The administration forced me to log into my EdPlan account and she entered an evaluation plan for the student with my log in. I notified administration of appropriate steps to have a student evaluated for special education but I was told that they had previously developed evaluation plans for students without previous interventions or parent requests. I told them that I was trained to do evaluation plans differently. I emailed the special education director and copied administration to confirm to clarify the special education evaluation process. The director confirmed that I was correct, in terms of how to initiate an evaluation. The next school day, administration calls me to the office and asks me why I sent the special education director that email. The administration denied having asked me to expedite a special education email. 

A week later, I was notified that I was not going to be rehired for the upcoming school year. 

The week I went to ask for my release paperwork from my School Administrative Manager. She asked me to go back to her office at the end of the day. When I returned to her office, she accused me of being rude and demanding. She stated that she was my superior and I could not be demanding things from her. I reminded her that she was the one who asked me to come back to her office at the end of the day. I stated that I was not sure what she was trying to do but I was not sure why it was an issue for me to ask her for a copy of my release paperwork. I asked her if they were trying to change something on the paperwork but I just wanted a copy of it. She leaves her office and returns with a copy of it. I was fired the next day and asked to leave the building immediately because the School Administrative Manager reported that I was being rude towards her. My actions were deemed unprofessional and my employment at HIA was terminated. 

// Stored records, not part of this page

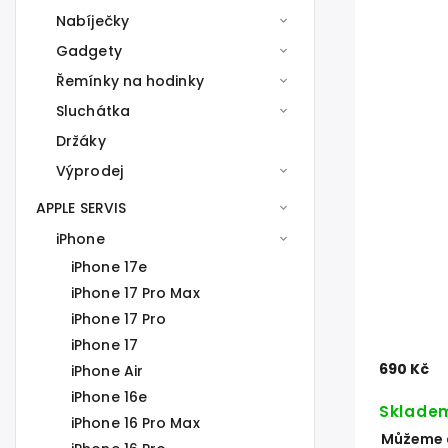
Nabíječky
Gadgety
Řemínky na hodinky
Sluchátka
Držáky
Výprodej
APPLE SERVIS
iPhone
iPhone 17e
iPhone 17 Pro Max
iPhone 17 Pro
iPhone 17
690 Kč
iPhone Air
iPhone 16e
Sklade
iPhone 16 Pro Max
Můžeme d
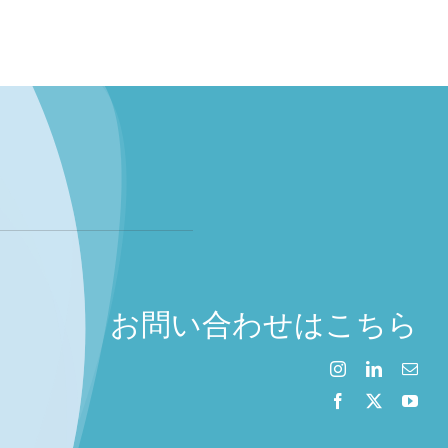
ガスス
お問い合わせはこちら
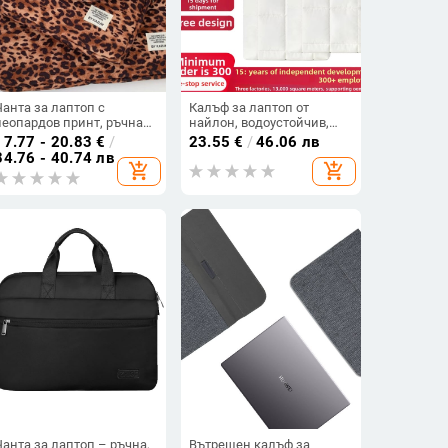
Чанта за лаптоп с
Калъф за лаптоп от
леопардов принт, ръчна
найлон, водоустойчив,
чанта (Нейлон; памучна
удароустойчив, Longxin,
17.77 - 20.83
€
/
23.55
€
/
46.06 лв
подплата; антикрадба)
делови стил, подплата от
34.76 - 40.74 лв
add_shopping_cart
add_shopping_cart
полиестер
Чанта за лаптоп – ръчна,
Вътрешен калъф за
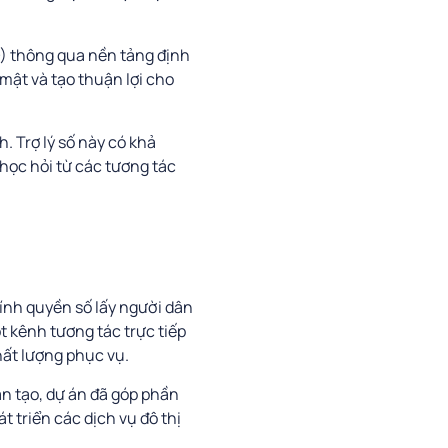
O) thông qua nền tảng định
mật và tạo thuận lợi cho
 Trợ lý số này có khả
 học hỏi từ các tương tác
ính quyền số lấy người dân
t kênh tương tác trực tiếp
hất lượng phục vụ.
ân tạo, dự án đã góp phần
t triển các dịch vụ đô thị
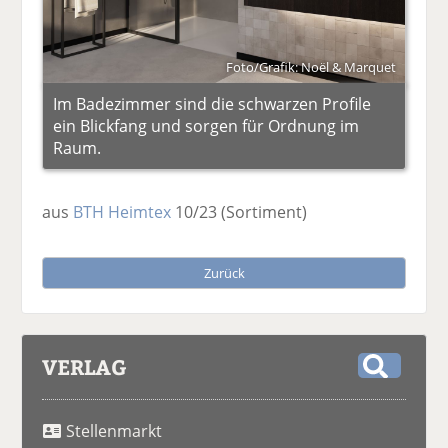
Foto/Grafik: Noël & Marquet
Im Badezimmer sind die schwarzen Profile
ein Blickfang und sorgen für Ordnung im
Raum.
aus
BTH Heimtex
10/23
(Sortiment)
Zurück
VERLAG
S
u
Stellenmarkt
c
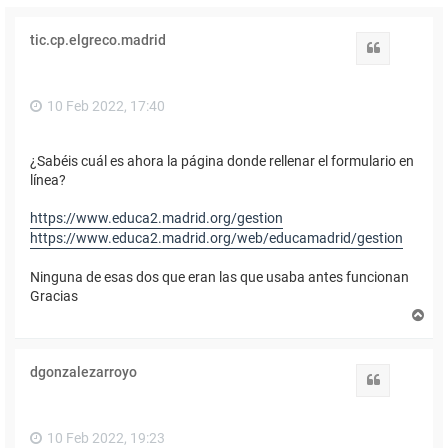
tic.cp.elgreco.madrid
Citar
10 Feb 2022, 17:40
¿Sabéis cuál es ahora la página donde rellenar el formulario en
línea?
https://www.educa2.madrid.org/gestion
https://www.educa2.madrid.org/web/educamadrid/gestion
Ninguna de esas dos que eran las que usaba antes funcionan
Gracias
A
r
r
i
dgonzalezarroyo
b
Citar
a
10 Feb 2022, 19:23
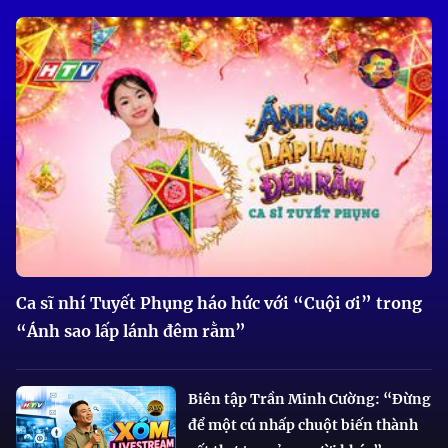
Ca sĩ nhí Tuyết Phụng háo hức với “Cuội ơi” trong
“Ánh sao lấp lánh đêm rằm”
Biên tập Trần Minh Cường: “Đừng
để một cú nhấp chuột biến thành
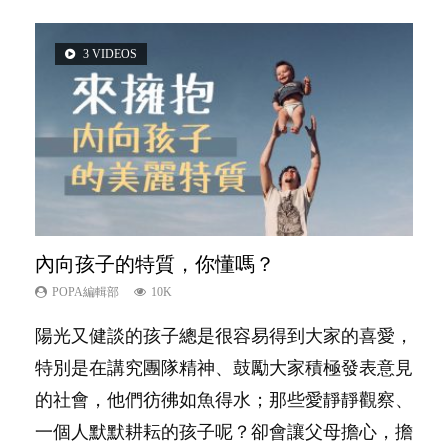
3 VIDEOS
2 VIDEOS
5 VIDEOS
6 VIDEOS
6 VIDEOS
內向孩子的特質，你懂嗎？
想孩子學好外語，點做好？
夫妻必看！經營婚姻，沒捷徑
孩子能力天注定？
愛孩子也別忘了愛自己，父母如何關顧自
己的身心靈？
POPA編輯部
POPA編輯部
POPA編輯部
POPA編輯部
10K
9.9K
22.9K
7.9K
POPA編輯部
14.8K
陽光又健談的孩子總是很容易得到大家的喜愛，
有人話學多種語言越早開始越好，有人卻說一時
你是不是也曾經以為只要跟相愛的人結婚，就自
很多父母都希望孩子係個「叻仔叻女」，學業別
照顧孩子衣食住行、陪同兒女應對功課測驗，還
特別是在講究團隊精神、鼓勵大家積極發表意見
間太多語言，會令孩子感到混淆，到底誰是誰
然能走到白頭，但生了孩子卻發現事情不如你所
太差，日常自理井井有條。這樣的孩子是萬中無
要陪玩製造親子時間，尚要處理家中雜項要
的社會，他們彷彿如魚得水；那些愛靜靜觀察、
非？聽聽專家怎樣說，解開語言學習的迷思～...
料？ 經營婚姻，不如我們想像的簡單，卻也不
一，還是魚與熊掌，不能兼得？...
務……當父母的，有千百個任務要做。可惜，有
一個人默默耕耘的孩子呢？卻會讓父母擔心，擔
是大家說得那麼難。一起來認識婚姻的真相！...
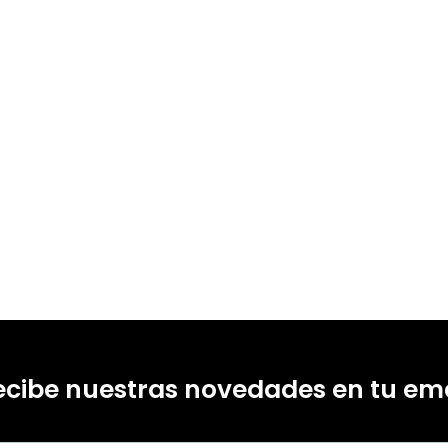
ecibe nuestras novedades en tu ema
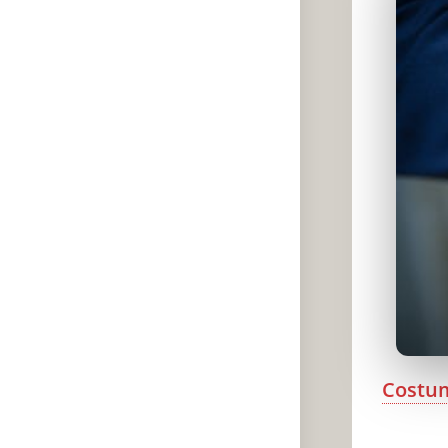
Costu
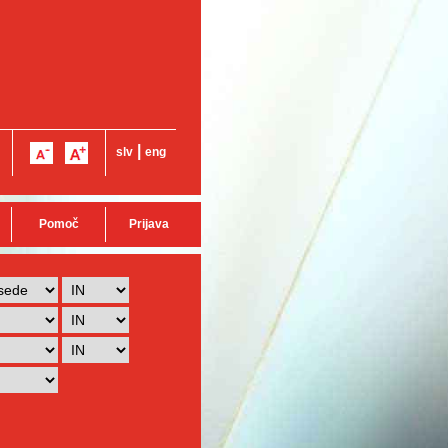
|
slv
eng
Pomoč
Prijava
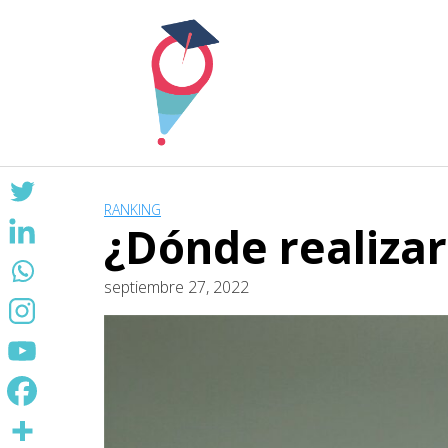
Skip
to
content
RANKING
¿Dónde realizar
septiembre 27, 2022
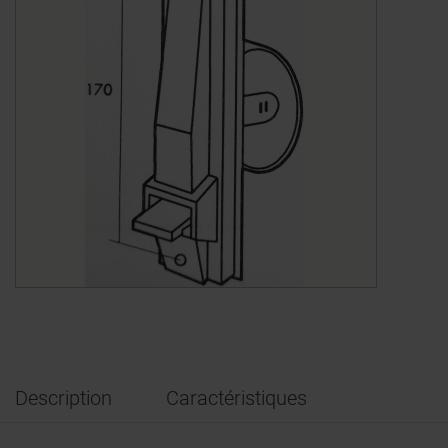
Description
Caractéristiques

I have been dedicated to my work at Hmong International Academy and have advocated for creating a positive environment in our building for our staff and students. I care deeply about our students and families. I have always believed in the power of positive relationships. I work hard at developing great relationships with staff, families, and most importantly, our students. I believe that I was wrongly let go from Hmong International Academy. I have been a positive part of the school and would love to continue to be a part of it. I do not believe that I was allowed a fair and appropriate due process. I was also notified that employees are supposed to receive an exit interview with the school board when their employment has been discontinued. I was notified that employees of color are supposed to receive an exit interview when their employment has been discontinued and I have not received one. I would like to receive an interview to discuss my situation and the possibility of retaining my employment at Minneapolis Public Schools. Thank you for your time."